One year on from the adoption of the pact, which coincided with World Food Day, mayors gathered in Rome last month ahead of Habitat III. Even though the pact is voluntary, several cities pressed for measureable indicators that would help them track progress toward its goals.

In addition, two cities won the first of an annual award to recognize concrete steps toward better food policy. Baltimore was recognized for Mayor Stephanie Rawlings-Blake’s 2010 decision to hire a full-time food policy director to oversee strategies across municipal agencies. Mexico City shared top honors for creating community dining rooms in 2009. Today, there are more than 204 dining halls across 16 Mexican districts that serve an estimated 33,500 affordable meals daily to the poor, according to the awards committee.

[See: Baltimore, Mexico City honored for urban food policies]

With a shared approach between rich and poor countries, one hope is that the pact will encourage the developing world not to emulate wealthy nations where obesity has become an epidemic.

“It’s a matter of not repeating the mistakes that we’ve seen in developed countries,” Bogart said. “By solidifying the recognition in developed countries but also to try and get developing countries thinking about these issues as they urbanize, particularly in Africa, where it’s going to be fundamentally important to the future of the continent.”

Strengthened links

Following an intense lobbying effort during the Habitat III negotiations, food-policy advocates found much to cheer in the outcome of the conference. At this year’s gathering in Milano, they “enthusiastically acknowledge[d] the New Urban Agenda”, according to a document released on the eve of Habitat III.

What drew these advocates’ eye? The document noted key references to equitable and affordable access to healthy food and “nutrition for all”, as well as reducing food losses. They also lauded references to coordinating food policies with energy, water, health, transport and waste programmes, as well as to sustainable urban agriculture and farming. The New Urban Agenda also was seen as strong on food system planning and development in order to increase access to markets, strengthen urban-rural linkages and improve resiliency.

These latter issues in particular received intensive focus during discussions on the New Urban Agenda. The Rome-based agencies and other food lobbyists worked the negotiating process hard to give food issues more prominence.

[See: The missing link in the New Urban Agenda: Food systems]

With support from Colombia, the European Union, France, Germany and the United States — whose lead Habitat III negotiator is a food security expert — strong references to the topic were inserted into subsequent drafts of the text. (See the final version of the New Urban Agenda here.)

As a result, wrote food lobbyist Thomas Forster during Habitat III, “To a degree that could not have been anticipated even a few months ago, food security, nutrition and sustainable food systems are placed at the center of urban and territorial sustainability.”

Of particular note is an acknowledgment of the role that food plays in what in the Habitat III context has been referred to as “urban-rural linkages” — in this context, food grown in the countryside that finds a market in the city.

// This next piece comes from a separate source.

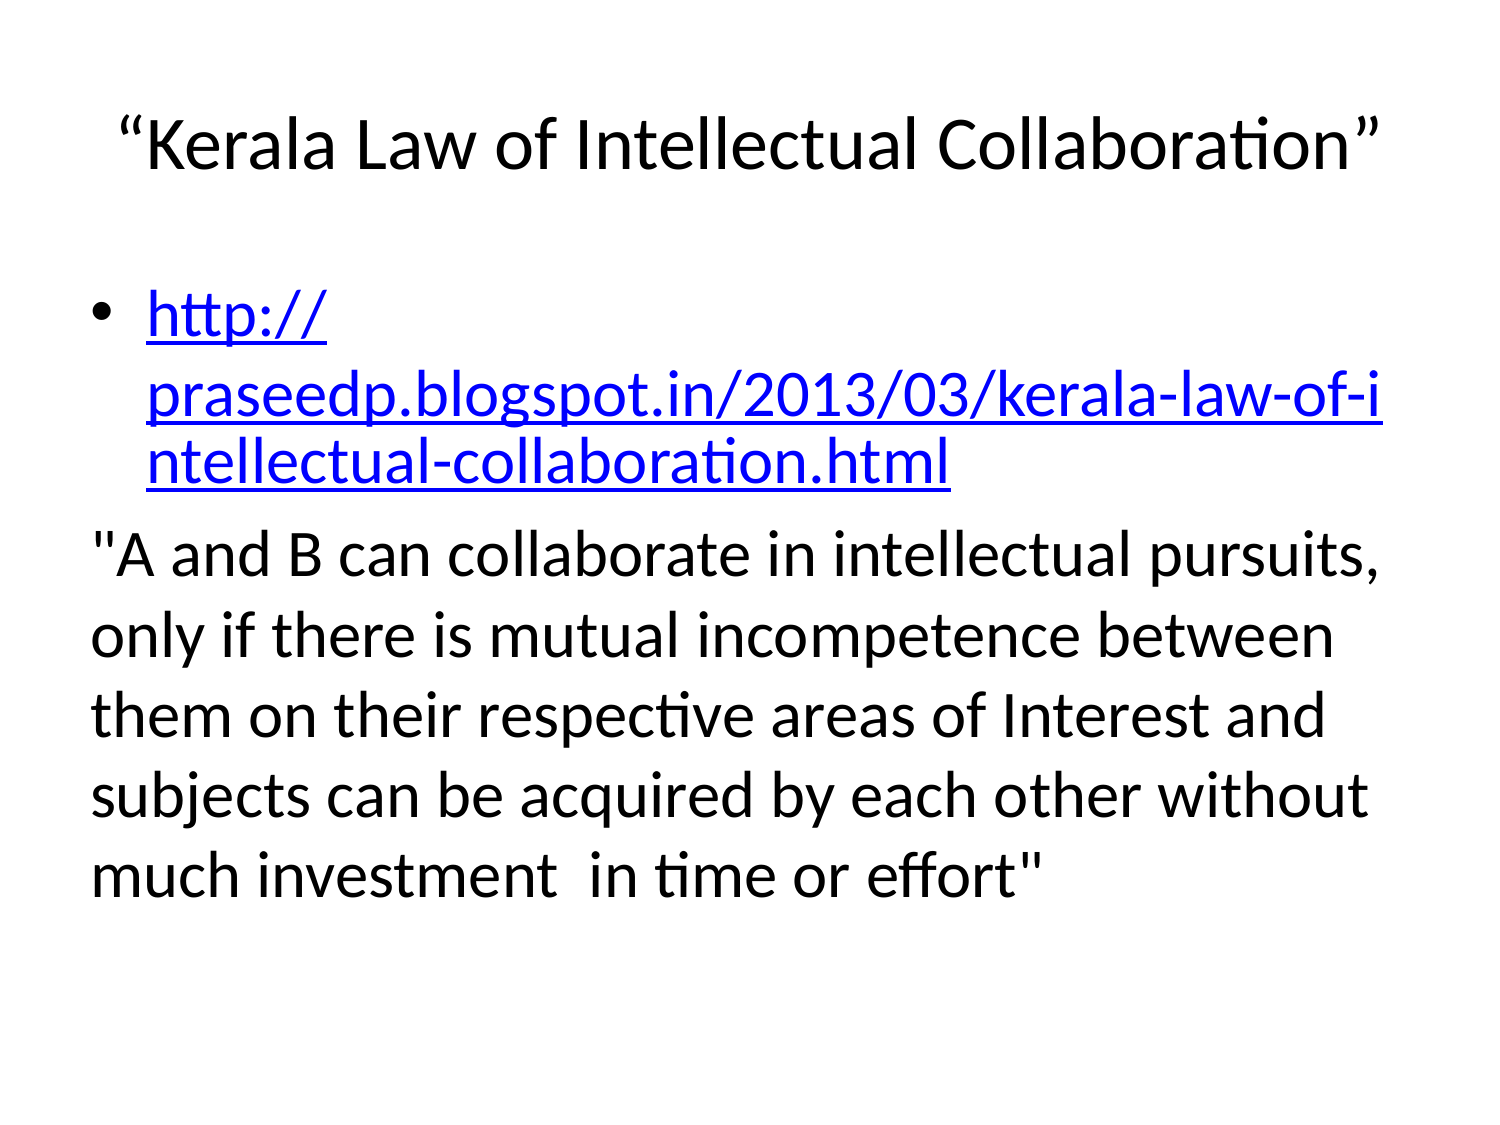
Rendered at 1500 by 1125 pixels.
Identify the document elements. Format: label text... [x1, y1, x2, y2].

title “Kerala Law of Intellectual Collaboration” [75, 45, 1425, 233]
list http://praseedp.blogspot.in/2013/03/kerala-law-of-intellectual-collaboration.html "A and B can collaborate in intellectual pursuits, only if there is mutual incompetence between them on their respective areas of Interest and subjects can be acquired by each other without much investment in time or effort" [75, 262, 1425, 1005]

As a result, said the FAO’s Jorge Fonseca, “We are advocates that the city cannot develop on its own without the surrounding rural area.” This notion prompted the concept of city-region food systems, which look at the widest possible geographic range — not just the metropolitan area where people live and work but the rural hinterland that serves a hungry metro.

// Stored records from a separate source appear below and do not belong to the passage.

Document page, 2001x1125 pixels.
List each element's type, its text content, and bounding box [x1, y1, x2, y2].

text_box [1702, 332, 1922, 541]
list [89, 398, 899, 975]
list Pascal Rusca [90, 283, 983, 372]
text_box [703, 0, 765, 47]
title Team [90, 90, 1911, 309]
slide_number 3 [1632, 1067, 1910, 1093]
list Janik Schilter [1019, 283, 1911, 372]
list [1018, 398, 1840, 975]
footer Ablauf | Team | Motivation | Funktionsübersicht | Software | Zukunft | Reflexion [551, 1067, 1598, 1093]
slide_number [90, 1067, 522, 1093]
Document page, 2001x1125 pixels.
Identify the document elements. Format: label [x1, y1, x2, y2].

[See: The New Urban Agenda’s rural-urban conundrum]

Another of the Rome-based agencies, the International Federation for Agricultural Development, has been arguing this point for several years through research making the case that cities and rural areas are interdependent.

With such a prominent role for food in the New Urban Agenda, the Rome-based agencies anticipate a role in what comes next. “Food systems gives us that opportunity for implementation,” Fonseca said. “It’s safe to say that FAO is in a position to lead the post-Habitat III review in terms of implementing the actions addressing food security and nutrition.”